FSA/Turner: Securitisation, shadow banking and the value of financial innovation

19 April 2012

In his speech, FSA chairman Adair Turner considered how and why the wave of financial innovation in the area of securitised credit ended in the financial crash of 2008, and assessed what is known about the value of financial innovation.

Credit derivatives enhance the transparency of the market’s collective view of credit… and thus provide valuable information about broad credit markets and increasingly set the marginal price of credit’ – the price discovery and market efficiency hypothesis.

Lord Turner defined and described  both ‘securitisation’ and ‘shadow banking’, highlighting some of the underlying drivers and characteristics that could manifest themselves in future in new specific forms.

He also analysed how and why shadow banking played a central role in the 2008 financial crisis, suggesting that ‘securitisation’ per se might have had some potential to be a useful financial innovation, but that the developments of ‘shadow banking’ were inherently dangerous.

Lord Turner in his speech also considered financial innovation. "Here I will argue that, while there clearly can be beneficial financial innovation, there are fundamental reasons why innovation and finance tends to be less likely to produce beneficial social impact and more likely to produce rent extraction, than innovation in other sectors. But arguing also that, within finance, our greatest concern should be focused on innovations which relate to the credit and money creation process, because it is there that financial innovation can produce not just zero social value but large negative externalities.“

Finance is different because the opportunity for purely ‘distributive’ activities is greater than in other sectors of the economy. And banking and shadow banking are even more different, because they are integrally involved in the money/credit creation process, which has an inherent potential to create instability and severe negative externalities.

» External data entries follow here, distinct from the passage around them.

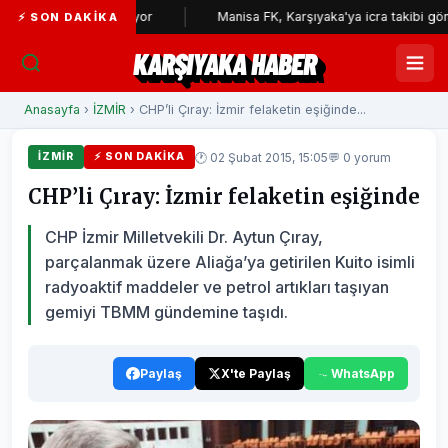
larını bekliyor
Manisa FK, Karşıyaka'ya icra takibi gönderdi
⚡ SON DAKIKA
KARŞIYAKA HABER
Anasayfa
›
İZMİR
› CHP’li Çıray: İzmir felaketin eşiğinde...
🕐 02 Şubat 2015, 15:05
💬 0 yorum
İZMİR
⚡ SON DAKIKA
CHP’li Çıray: İzmir felaketin eşiğinde
CHP İzmir Milletvekili Dr. Aytun Çıray,
parçalanmak üzere Aliağa’ya getirilen Kuito isimli
radyoaktif maddeler ve petrol artıkları taşıyan
gemiyi TBMM gündemine taşıdı.
Paylaş
X'te Paylaş
WhatsApp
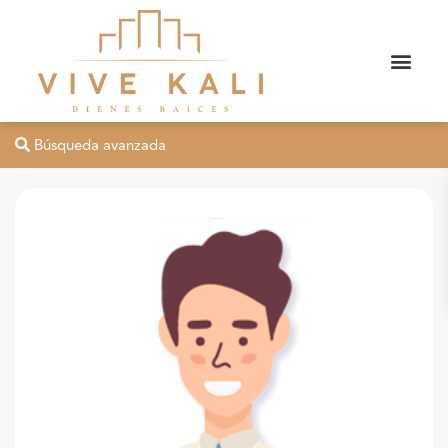
Búsqueda avanzada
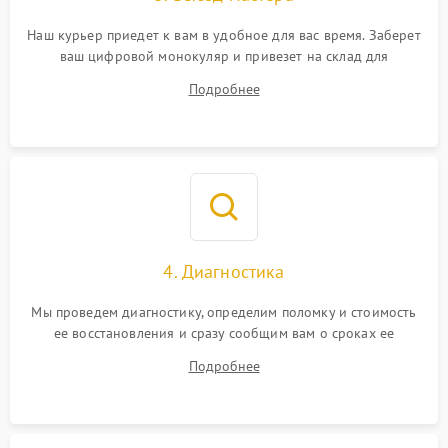
Наш курьер приедет к вам в удобное для вас время. Заберет
ваш цифровой монокуляр и привезет на склад для
диагностики.
Подробнее
4. Диагностика
Мы проведем диагностику, определим поломку и стоимость
ее восстановления и сразу сообщим вам о сроках ее
починки
Подробнее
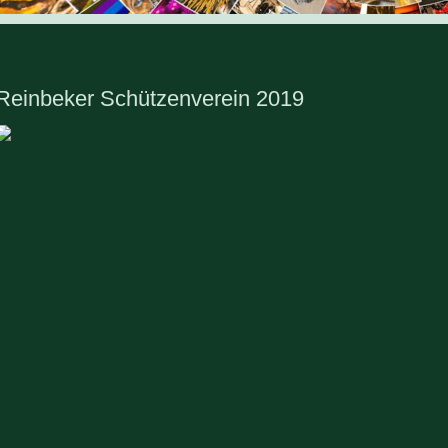
Reinbeker Schützenverein 2019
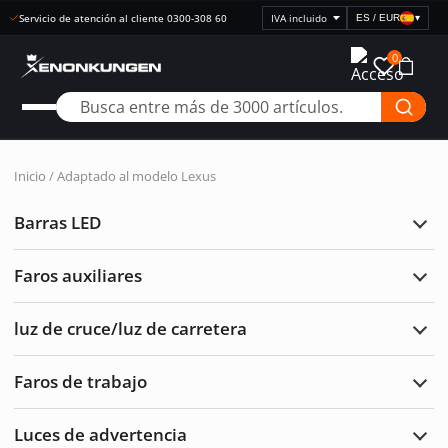
ES / EUR
▾
Seleccionar
visualización
0
de
precios
Inicio
/
Adaptado al modelo
Lexus
Barras LED
Ampl
Barr
LED
Faros auxiliares
Ampl
Faro
auxil
luz de cruce/luz de carretera
Ampl
luz
de
Faros de trabajo
cruc
Ampl
de
Faro
carre
de
Luces de advertencia
traba
Ampl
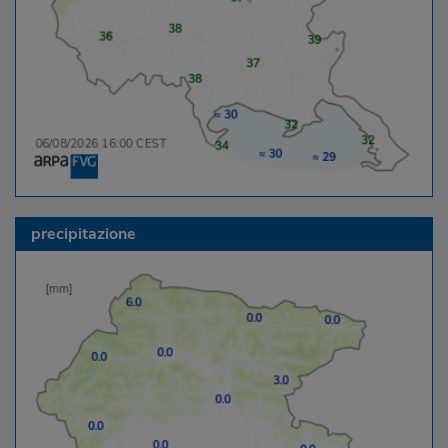
precipitazione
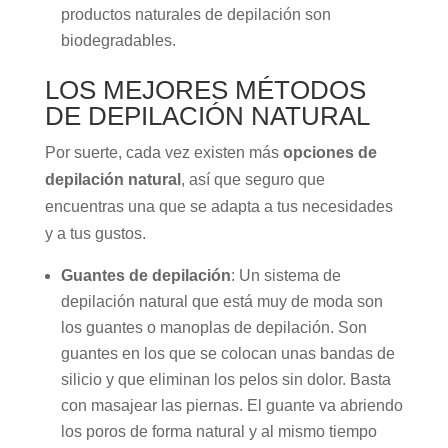
productos naturales de depilación son
biodegradables.
LOS MEJORES MÉTODOS
DE DEPILACIÓN NATURAL
Por suerte, cada vez existen más
opciones de
depilación natural
, así que seguro que
encuentras una que se adapta a tus necesidades
y a tus gustos.
Guantes de depilación
: Un sistema de
depilación natural que está muy de moda son
los guantes o manoplas de depilación. Son
guantes en los que se colocan unas bandas de
silicio y que eliminan los pelos sin dolor. Basta
con masajear las piernas. El guante va abriendo
los poros de forma natural y al mismo tiempo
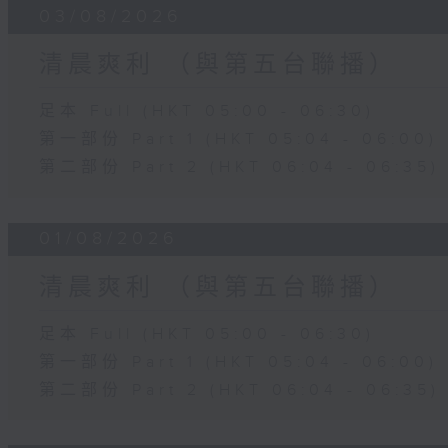
03/08/2026
清晨爽利 （與第五台聯播）
足本 Full (HKT 05:00 - 06:30)
第一部份 Part 1 (HKT 05:04 - 06:00)
第二部份 Part 2 (HKT 06:04 - 06:35)
01/08/2026
清晨爽利 （與第五台聯播）
足本 Full (HKT 05:00 - 06:30)
第一部份 Part 1 (HKT 05:04 - 06:00)
第二部份 Part 2 (HKT 06:04 - 06:35)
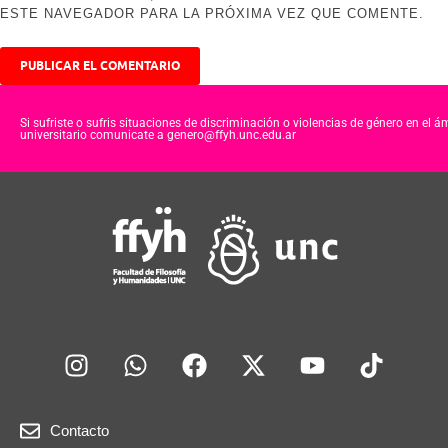
ESTE NAVEGADOR PARA LA PRÓXIMA VEZ QUE COMENTE.
Si sufriste o sufris situaciones de discriminación o violencias de género en el á
universitario comunicate a genero@ffyh.unc.edu.ar
Contacto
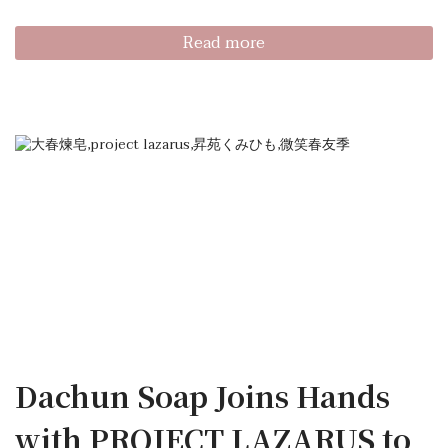
Read more
Dachun Soap Joins Hands
with PROJECT LAZARUS to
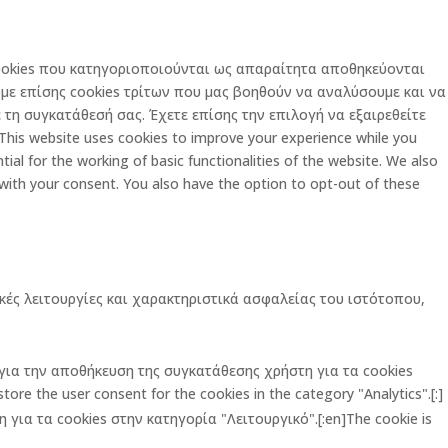
 cookies που κατηγοριοποιούνται ως απαραίτητα αποθηκεύονται
με επίσης cookies τρίτων που μας βοηθούν να αναλύσουμε και να
τη συγκατάθεσή σας. Έχετε επίσης την επιλογή να εξαιρεθείτε
is website uses cookies to improve your experience while you
al for the working of basic functionalities of the website. We also
 with your consent. You also have the option to opt-out of these
κές λειτουργίες και χαρακτηριστικά ασφαλείας του ιστότοπου,
ι για την αποθήκευση της συγκατάθεσης χρήστη για τα cookies
ore the user consent for the cookies in the category "Analytics".[:]
για τα cookies στην κατηγορία "Λειτουργικό".[:en]The cookie is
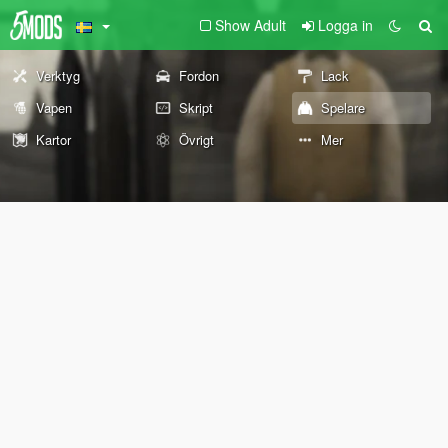
Show Adult
Logga in
Verktyg
Fordon
Lack
Vapen
Skript
Spelare
Kartor
Övrigt
Mer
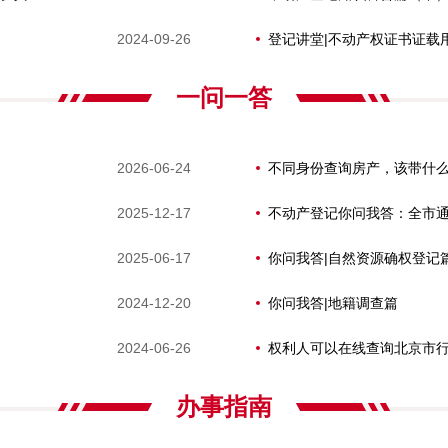
2024-09-26
登记讲堂|不动产权证书证载
一问一答
2026-06-24
不同身份查询房产，该带什
2025-12-17
不动产登记你问我答：全市
2025-06-17
你问我答|自然资源确权登记
2024-12-20
你问我答|地籍调查篇
2024-06-26
办事指南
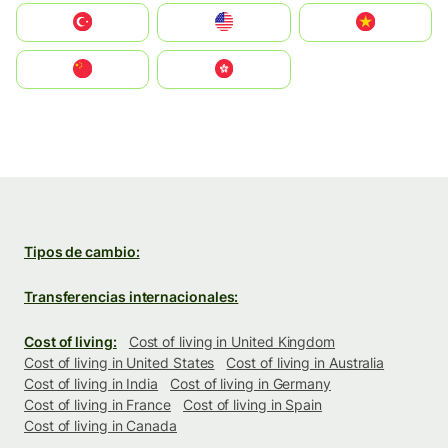
Türkiye
United States
Vietnam
中国
中國香港特別行政區
Tipos de cambio:
Transferencias internacionales:
Cost of living:
Cost of living in United Kingdom
Cost of living in United States
Cost of living in Australia
Cost of living in India
Cost of living in Germany
Cost of living in France
Cost of living in Spain
Cost of living in Canada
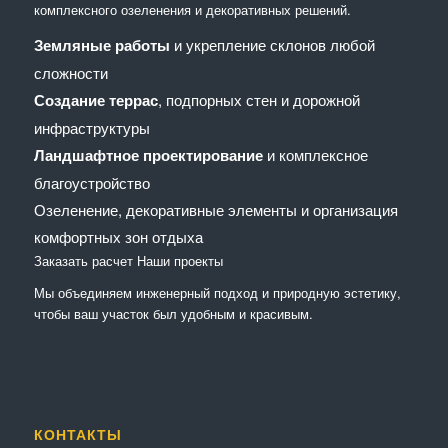
комплексного озеленения и декоративных решений.
Земляные работы
и укрепление склонов любой
сложности
Создание террас
, подпорных стен и дорожной
инфраструктуры
Ландшафтное проектирование
и комплексное
благоустройство
Озеленение, декоративные элементы и организация
комфортных зон отдыха
Заказать расчет
Наши проекты
Мы объединяем инженерный подход и природную эстетику,
чтобы ваш участок был удобным и красивым.
КОНТАКТЫ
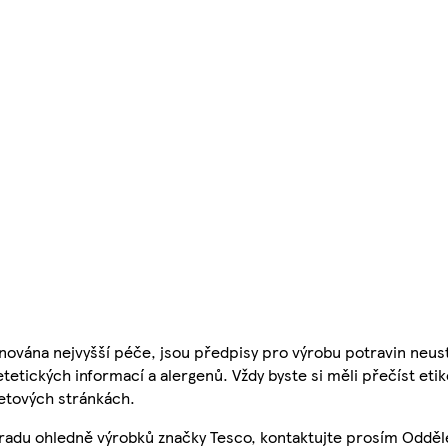
nována nejvyšší péče, jsou předpisy pro výrobu potravin neust
etetických informací a alergenů. Vždy byste si měli přečíst eti
etových stránkách.
 radu ohledně výrobků značky Tesco, kontaktujte prosím Odděl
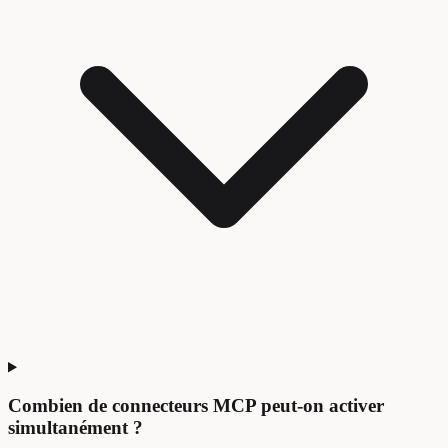
Combien de connecteurs MCP peut-on activer
simultanément ?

As a result of both the ‘distributive’ and ‘negative externality’ effects, we have good a priori reasons for believing that the financial industry can attract a sub-optimally high percentage of high-skilled talent, and will be characterised by a greater divergence between marginal private profit (and thus remuneration) and social value than is found in other sectors. That implies that we should be very cautious in our interpretation of the meaning of financial sector value added in the national income accounts, and very wary of any belief that increased size in the financial sector is a desirable end per se.